I remember when our first son went onto the school bus for his first day of kindergarten. Someone had told us that the years leading up to school sort of crawled by and that once school years started time would fleet by alarmingly quickly. Considering he’s now starting 4th grade, that has certainly held true.
We were also told that he would somehow be different at the end of his first day of school than he was at the beginning. And that too has held true. In the hours apart, he’s influenced by people we don’t know, learning things we haven’t taught him, and meeting friends we haven’t met. Each person and experience slowing shaping and re-shaping him in ways entirely out of our control.

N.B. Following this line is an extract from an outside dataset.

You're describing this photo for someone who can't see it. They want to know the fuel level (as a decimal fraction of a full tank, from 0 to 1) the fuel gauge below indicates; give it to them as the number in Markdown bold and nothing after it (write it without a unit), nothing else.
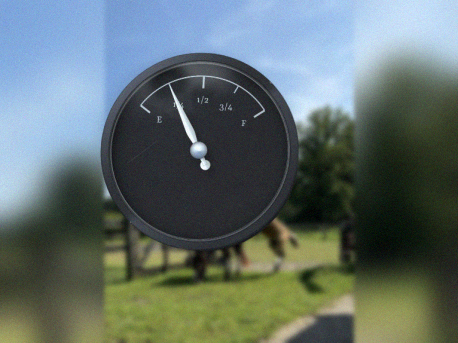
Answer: **0.25**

I think that’s part of the sadness.
Peter’s only 5. And with school starting, that ends a period of sort of being the center of his sphere of influence. He’s now in the hands of a much larger world. And our job is to trust those hands and hope that they love and care for him as much as we do.

Despite his backpack reaching from the back of his head to his ankles, he already looked older and bigger simply walking down our familiar street to the bus stop. And somehow, when we see him tonight at the end of the day, he will have already changed and grown up even more.
While I already miss the smaller, younger version of Pete, I can’t wait to meet the emerging Pete. While I want him to stay a little boy forever, I can’t wait to see who he becomes now that he’s in school.
But mostly, I can’t wait to see you at the end of today.

Scott Butler told me I needed to read your blog today but little did I know I would have tears in my eyes at the end! The first day of school is such a monumental time. My oldest is in 8th grade and last week, he had the courage to turn in a couple of kids in his class that have now faced major consequences for drug possession at school…and as I read your blog I think back to his first day of kindergarten. You hope and pray that as they grow and change, they will become even stronger from those difficult times that we tend to want to protect them from – and when it proves true you want to stand up and shout it from the rooftops!
My colleague in the next office gave birth to a son yesterday. It is an amazing thing to celebrate the milestones – birth, the first day of kindergarten, when you start to see glimpses of the man that your son is becoming…I am really grateful to simply have the opportunity to be a parent and only hope that I am teaching my son a small fraction of what I am learning from him!